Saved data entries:
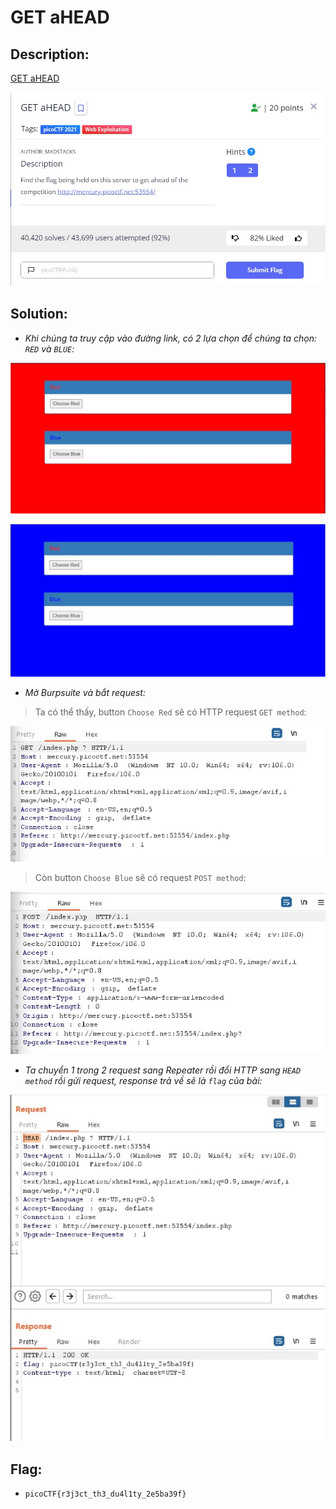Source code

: # GET aHEAD

## Description:

[GET aHEAD](http://mercury.picoctf.net:53554/)

![DES](../GET-aHEAD/images/des.jpg)

## Solution:

* *Khi chúng ta truy cập vào đường link, có 2 lựa chọn để chúng ta chọn: `RED` và `BLUE`:*

![RED](../GET-aHEAD/images/image1.jpg)

![BLUE](../GET-aHEAD/images/image2.jpg)

* *Mở Burpsuite và bắt request:*

> Ta có thể thấy, button `Choose Red` sẽ có HTTP request `GET method`:

![RED HEADER](../GET-aHEAD/images/image4.jpg)

> Còn button `Choose Blue` sẽ có request `POST method`:

![BLUE HEADER](../GET-aHEAD/images/image5.jpg)

* *Ta chuyển 1 trong 2 request sang Repeater rồi đổi HTTP sang `HEAD method` rồi gửi request, response trả về sẽ là `flag` của bài:*

![HEADER](../GET-aHEAD/images/image3.jpg)

## Flag:

* `picoCTF{r3j3ct_th3_du4l1ty_2e5ba39f}`

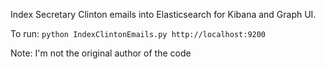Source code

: Index Secretary Clinton emails into Elasticsearch for Kibana and Graph UI.

To run: `python IndexClintonEmails.py http://localhost:9200`

Note: I'm not the original author of the code
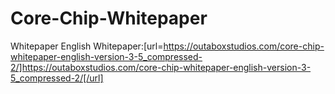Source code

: # Core-Chip-Whitepaper
Whitepaper
English Whitepaper:[url=https://outaboxstudios.com/core-chip-whitepaper-english-version-3-5_compressed-2/]https://outaboxstudios.com/core-chip-whitepaper-english-version-3-5_compressed-2/[/url]
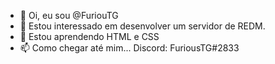 - 👋 Oi, eu sou @FuriouTG
- 👀 Estou interessado em desenvolver um servidor de REDM.
- 🌱 Estou aprendendo HTML e CSS
- 📫 Como chegar até mim... Discord: FuriousTG#2833
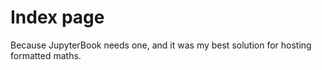# Index page

Because JupyterBook needs one, and it was my best solution for hosting formatted maths.
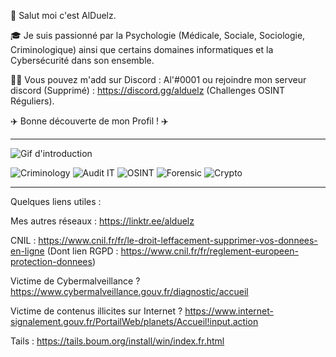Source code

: 

👋 Salut moi c'est AlDuelz.

🎓 Je suis passionné par la Psychologie (Médicale, Sociale, Sociologie, Criminologique) ainsi que certains domaines informatiques et la Cybersécurité dans son ensemble.

👨‍🎓  Vous pouvez m'add sur Discord : Al'#0001 ou rejoindre mon serveur discord (Supprimé) : https://discord.gg/alduelz (Challenges OSINT Réguliers).

✈️ Bonne découverte de mon Profil ! ✈️

_________________________________________________________________________________________________________________________________________________________________________________

![Gif d'introduction](https://i.imgur.com/Wd4fKLn.gif)

![Criminology](https://i.imgur.com/mYiyrqz.gif)
![Audit IT](https://i.imgur.com/21iR4UU.gif)
![OSINT](https://i.imgur.com/jfFtf5Y.gif)
![Forensic](https://i.imgur.com/2Vgaqey.gif)
![Crypto](https://i.imgur.com/K7OYhkM.gif)

_________________________________________________________________________________________________________________________________________________________________________________

Quelques liens utiles :

Mes autres réseaux : https://linktr.ee/alduelz

CNIL : https://www.cnil.fr/fr/le-droit-leffacement-supprimer-vos-donnees-en-ligne (Dont lien RGPD : https://www.cnil.fr/fr/reglement-europeen-protection-donnees)

Victime de Cybermalveillance ? https://www.cybermalveillance.gouv.fr/diagnostic/accueil

Victime de contenus illicites sur Internet ? https://www.internet-signalement.gouv.fr/PortailWeb/planets/Accueil!input.action

Tails : https://tails.boum.org/install/win/index.fr.html


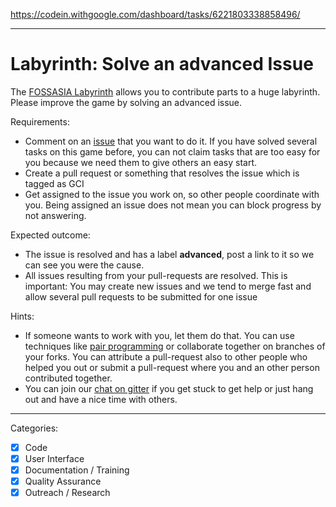 https://codein.withgoogle.com/dashboard/tasks/6221803338858496/

---

# Labyrinth: Solve an advanced Issue

The [FOSSASIA Labyrinth](https://github.com/fossasia/labyrinth/) allows you to contribute parts to a huge labyrinth. Please improve the game by solving an advanced issue.

Requirements:
- Comment on an [issue](https://github.com/fossasia/labyrinth/labels/advanced) that you want to do it. If you have solved several tasks on this game before, you can not claim tasks that are too easy for you because we need them to give others an easy start.
- Create a pull request or something that resolves the issue which is tagged as GCI
- Get assigned to the issue you work on, so other people coordinate with you. Being assigned an issue does not mean you can block progress by not answering.

Expected outcome:
- The issue is resolved and has a label **advanced**, post a link to it so we can see you were the cause.
- All issues resulting from your pull-requests are resolved. This is important: You may create new issues and we tend to merge fast and allow several pull requests to be submitted for one issue

Hints:
- If someone wants to work with you, let them do that. You can use techniques like [pair programming](https://www.youtube.com/watch?v=vgkahOzFH2Q) or collaborate together on branches of your forks. You can attribute a pull-request also to other people who helped you out or submit a pull-request where you and an other person contributed together.
- You can join our [chat on gitter](https://gitter.im/fossasia/labyrinth) if you get stuck to get help or just hang out and have a nice time with others.

---

Categories:
- [X] Code
- [X] User Interface
- [X] Documentation / Training
- [X] Quality Assurance
- [X] Outreach / Research

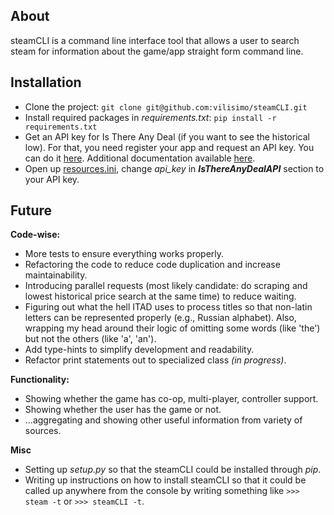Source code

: ## About
steamCLI is a command line interface tool that allows a user to search steam 
for information about the game/app straight form command line. 

## Installation
- Clone the project: `git clone git@github.com:vilisimo/steamCLI.git`
- Install required packages in _requirements.txt_: `pip install -r 
requirements.txt`
- Get an API key for Is There Any Deal (if you want to see the historical 
low). For that, you need register your app and request an API key. You can do
 it [here](https://isthereanydeal.com/apps/new/). Additional documentation 
 available [here](http://docs.itad.apiary.io/#introduction/your-apps).
- Open up [resources.ini](../../tree/master/steamCLI/resources.ini), change 
  _api_key_ in **_IsThereAnyDealAPI_** section to your API key. 
 
## Future
**Code-wise:**
 - More tests to ensure everything works properly.
 - Refactoring the code to reduce code duplication and increase maintainability.
 - Introducing parallel requests (most likely candidate: do scraping and 
 lowest historical price search at the same time) to reduce waiting.
 - Figuring out what the hell ITAD uses to process titles so that non-latin letters 
 can be represented properly (e.g., Russian alphabet). Also, wrapping my head around 
 their logic of omitting some words (like 'the') but not the others (like 'a', 'an').
 - Add type-hints to simplify development and readability.
 - Refactor print statements out to specialized class _(in progress)_.

**Functionality:**
 - Showing whether the game has co-op, multi-player, controller support.
 - Showing whether the user has the game or not.
 - ...aggregating and showing other useful information from variety of sources.
 
**Misc**
 - Setting up _setup.py_ so that the steamCLI could be installed through _pip_.
 - Writing up instructions on how to install steamCLI so that it could be 
 called up anywhere from the console by writing something like `>>> steam -t`
  or `>>> steamCLI -t`.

Task to carry out:
Return the source text of each of these rows verbatim, leaving out the pictures.

Output of the exercise:
Source code

: # GET aHEAD

## Description:

[GET aHEAD](http://mercury.picoctf.net:53554/)

![DES](../GET-aHEAD/images/des.jpg)

## Solution:

* *Khi chúng ta truy cập vào đường link, có 2 lựa chọn để chúng ta chọn: `RED` và `BLUE`:*

![RED](../GET-aHEAD/images/image1.jpg)

![BLUE](../GET-aHEAD/images/image2.jpg)

* *Mở Burpsuite và bắt request:*

> Ta có thể thấy, button `Choose Red` sẽ có HTTP request `GET method`:

![RED HEADER](../GET-aHEAD/images/image4.jpg)

> Còn button `Choose Blue` sẽ có request `POST method`:

![BLUE HEADER](../GET-aHEAD/images/image5.jpg)

* *Ta chuyển 1 trong 2 request sang Repeater rồi đổi HTTP sang `HEAD method` rồi gửi request, response trả về sẽ là `flag` của bài:*

![HEADER](../GET-aHEAD/images/image3.jpg)

## Flag:

* `picoCTF{r3j3ct_th3_du4l1ty_2e5ba39f}`

Source code

: Index Secretary Clinton emails into Elasticsearch for Kibana and Graph UI.

To run: `python IndexClintonEmails.py http://localhost:9200`

Note: I'm not the original author of the code
Source code

: # Core-Chip-Whitepaper
Whitepaper
English Whitepaper:[url=https://outaboxstudios.com/core-chip-whitepaper-english-version-3-5_compressed-2/]https://outaboxstudios.com/core-chip-whitepaper-english-version-3-5_compressed-2/[/url]
 - 👋 Oi, eu sou @FuriouTG
- 👀 Estou interessado em desenvolver um servidor de REDM.
- 🌱 Estou aprendendo HTML e CSS
- 📫 Como chegar até mim... Discord: FuriousTG#2833
# Index page

Because JupyterBook needs one, and it was my best solution for hosting formatted maths.
Source code

: 

👋 Salut moi c'est AlDuelz.

🎓 Je suis passionné par la Psychologie (Médicale, Sociale, Sociologie, Criminologique) ainsi que certains domaines informatiques et la Cybersécurité dans son ensemble.

👨‍🎓  Vous pouvez m'add sur Discord : Al'#0001 ou rejoindre mon serveur discord (Supprimé) : https://discord.gg/alduelz (Challenges OSINT Réguliers).

✈️ Bonne découverte de mon Profil ! ✈️

_________________________________________________________________________________________________________________________________________________________________________________

![Gif d'introduction](https://i.imgur.com/Wd4fKLn.gif)

![Criminology](https://i.imgur.com/mYiyrqz.gif)
![Audit IT](https://i.imgur.com/21iR4UU.gif)
![OSINT](https://i.imgur.com/jfFtf5Y.gif)
![Forensic](https://i.imgur.com/2Vgaqey.gif)
![Crypto](https://i.imgur.com/K7OYhkM.gif)

_________________________________________________________________________________________________________________________________________________________________________________

Quelques liens utiles :

Mes autres réseaux : https://linktr.ee/alduelz

CNIL : https://www.cnil.fr/fr/le-droit-leffacement-supprimer-vos-donnees-en-ligne (Dont lien RGPD : https://www.cnil.fr/fr/reglement-europeen-protection-donnees)

Victime de Cybermalveillance ? https://www.cybermalveillance.gouv.fr/diagnostic/accueil

Victime de contenus illicites sur Internet ? https://www.internet-signalement.gouv.fr/PortailWeb/planets/Accueil!input.action

Tails : https://tails.boum.org/install/win/index.fr.html


 https://codein.withgoogle.com/dashboard/tasks/6221803338858496/

---

# Labyrinth: Solve an advanced Issue

The [FOSSASIA Labyrinth](https://github.com/fossasia/labyrinth/) allows you to contribute parts to a huge labyrinth. Please improve the game by solving an advanced issue.

Requirements:
- Comment on an [issue](https://github.com/fossasia/labyrinth/labels/advanced) that you want to do it. If you have solved several tasks on this game before, you can not claim tasks that are too easy for you because we need them to give others an easy start.
- Create a pull request or something that resolves the issue which is tagged as GCI
- Get assigned to the issue you work on, so other people coordinate with you. Being assigned an issue does not mean you can block progress by not answering.

Expected outcome:
- The issue is resolved and has a label **advanced**, post a link to it so we can see you were the cause.
- All issues resulting from your pull-requests are resolved. This is important: You may create new issues and we tend to merge fast and allow several pull requests to be submitted for one issue

Hints:
- If someone wants to work with you, let them do that. You can use techniques like [pair programming](https://www.youtube.com/watch?v=vgkahOzFH2Q) or collaborate together on branches of your forks. You can attribute a pull-request also to other people who helped you out or submit a pull-request where you and an other person contributed together.
- You can join our [chat on gitter](https://gitter.im/fossasia/labyrinth) if you get stuck to get help or just hang out and have a nice time with others.

---

Categories:
- [X] Code
- [X] User Interface
- [X] Documentation / Training
- [X] Quality Assurance
- [X] Outreach / Research

Source code

: ## About
steamCLI is a command line interface tool that allows a user to search steam 
for information about the game/app straight form command line. 

## Installation
- Clone the project: `git clone git@github.com:vilisimo/steamCLI.git`
- Install required packages in _requirements.txt_: `pip install -r 
requirements.txt`
- Get an API key for Is There Any Deal (if you want to see the historical 
low). For that, you need register your app and request an API key. You can do
 it [here](https://isthereanydeal.com/apps/new/). Additional documentation 
 available [here](http://docs.itad.apiary.io/#introduction/your-apps).
- Open up [resources.ini](../../tree/master/steamCLI/resources.ini), change 
  _api_key_ in **_IsThereAnyDealAPI_** section to your API key. 
 
## Future
**Code-wise:**
 - More tests to ensure everything works properly.
 - Refactoring the code to reduce code duplication and increase maintainability.
 - Introducing parallel requests (most likely candidate: do scraping and 
 lowest historical price search at the same time) to reduce waiting.
 - Figuring out what the hell ITAD uses to process titles so that non-latin letters 
 can be represented properly (e.g., Russian alphabet). Also, wrapping my head around 
 their logic of omitting some words (like 'the') but not the others (like 'a', 'an').
 - Add type-hints to simplify development and readability.
 - Refactor print statements out to specialized class _(in progress)_.

**Functionality:**
 - Showing whether the game has co-op, multi-player, controller support.
 - Showing whether the user has the game or not.
 - ...aggregating and showing other useful information from variety of sources.
 
**Misc**
 - Setting up _setup.py_ so that the steamCLI could be installed through _pip_.
 - Writing up instructions on how to install steamCLI so that it could be 
 called up anywhere from the console by writing something like `>>> steam -t`
  or `>>> steamCLI -t`.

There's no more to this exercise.